KabarJakrta.com — Dinas Ketahanan Pangan, Kelautan, dan Pertanian (KPKP) Provinsi DKI Jakarta mengeluarkan himbauan tegas kepada masyarakat dan para pelaku usaha penjualan hewan kurban agar senantiasa mematuhi ketentuan yang telah ditetapkan menjelang perayaan Iduladha.
Hewan kurban wajib ditempatkan pada area yang teduh dan layak. Kepala Dinas KPKP DKI Jakarta, Hasudungan Sidabalok, menegaskan pentingnya pembelian hewan di lokasi yang telah melewati proses inspeksi ketat oleh petugas berwenang. Setiap hewan harus menjalani pemeriksaan kesehatan oleh dokter hewan guna menjamin kelayakannya sebagai hewan kurban yang sesuai dengan syariat dan standar kesehatan yang berlaku.

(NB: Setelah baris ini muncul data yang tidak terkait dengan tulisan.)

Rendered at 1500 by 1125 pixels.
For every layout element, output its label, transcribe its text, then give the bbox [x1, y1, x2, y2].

“Setiap titik penjualan yang telah lolos pemeriksaan akan memperoleh stiker khusus sebagai bukti validasi,” ujar Hasudungan, Rabu (21/5).

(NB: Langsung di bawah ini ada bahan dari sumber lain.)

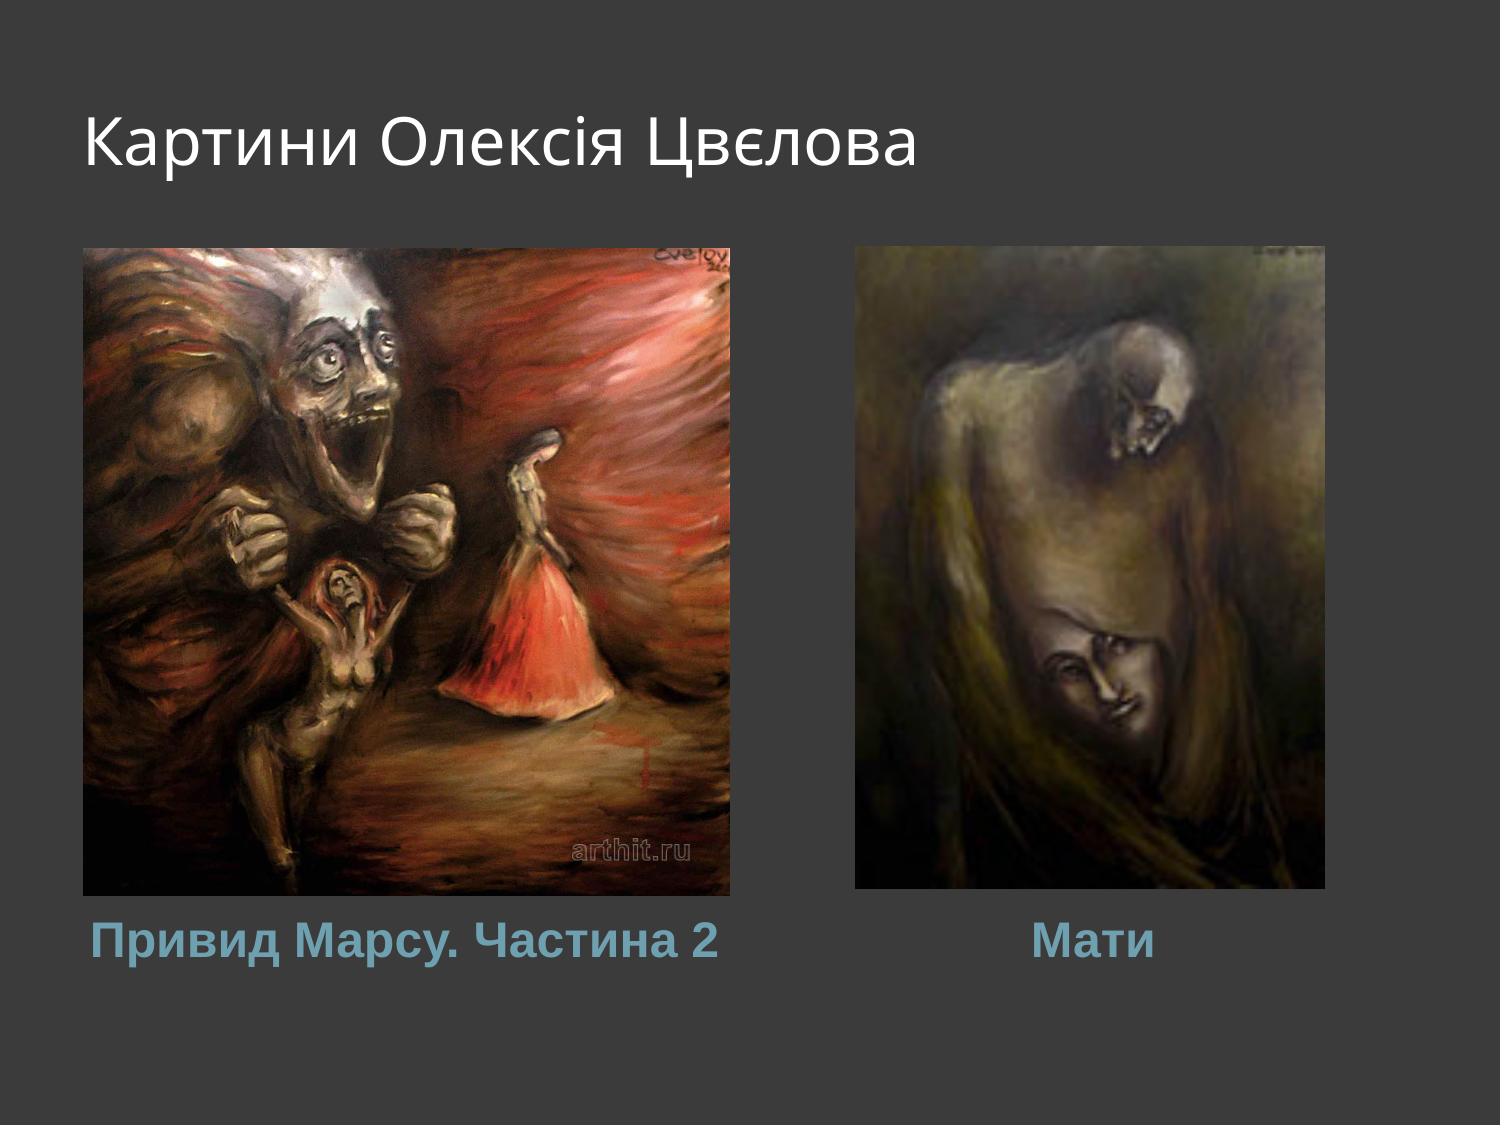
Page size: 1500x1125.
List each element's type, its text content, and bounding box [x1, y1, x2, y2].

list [83, 248, 730, 896]
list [855, 245, 1325, 889]
title Картини Олексія Цвєлова [75, 44, 1425, 233]
list Мати [761, 900, 1425, 1038]
list Привид Марсу. Частина 2 [75, 903, 738, 1038]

Untuk para pedagang, ia menegaskan bahwa seluruh proses pemeriksaan oleh Dinas KPKP tidak dikenakan biaya alias gratis. Selain itu, Hasudungan mengingatkan agar lokasi penjualan selalu dijaga agar memenuhi standar kelayakan.
“Ruang minimal yang disediakan untuk kambing adalah 1,5 meter persegi per ekor, sementara sapi harus memiliki ruang dua meter persegi per ekor. Hewan harus ditempatkan di lokasi yang terlindung dari paparan langsung hujan maupun sinar matahari, serta diberikan pakan dan air secukupnya,” jelasnya.

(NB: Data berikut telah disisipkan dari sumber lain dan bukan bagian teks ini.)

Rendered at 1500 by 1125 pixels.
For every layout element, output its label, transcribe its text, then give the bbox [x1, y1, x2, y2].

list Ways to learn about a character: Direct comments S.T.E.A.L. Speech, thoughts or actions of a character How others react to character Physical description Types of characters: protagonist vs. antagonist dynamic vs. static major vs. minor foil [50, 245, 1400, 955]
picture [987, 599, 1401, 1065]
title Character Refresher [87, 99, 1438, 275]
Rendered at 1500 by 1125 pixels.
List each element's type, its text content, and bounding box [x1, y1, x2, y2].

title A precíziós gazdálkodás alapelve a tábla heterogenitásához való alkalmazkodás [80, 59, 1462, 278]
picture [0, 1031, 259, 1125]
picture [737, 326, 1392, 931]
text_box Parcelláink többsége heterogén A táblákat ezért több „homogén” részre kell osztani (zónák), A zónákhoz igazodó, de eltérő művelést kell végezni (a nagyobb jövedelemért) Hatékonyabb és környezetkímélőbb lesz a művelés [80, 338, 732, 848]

Imbauan ini diterbitkan sebagai bentuk upaya menjaga kenyamanan, kesehatan hewan, sekaligus ketertiban lingkungan selama masa pelaksanaan kurban di wilayah DKI Jakarta.
“Yang paling penting, penjualan hewan kurban hanya diperbolehkan di lokasi yang sudah ditetapkan oleh pemerintah. Dilarang berjualan di trotoar, taman, atau fasilitas umum lainnya,” pungkasnya tegas.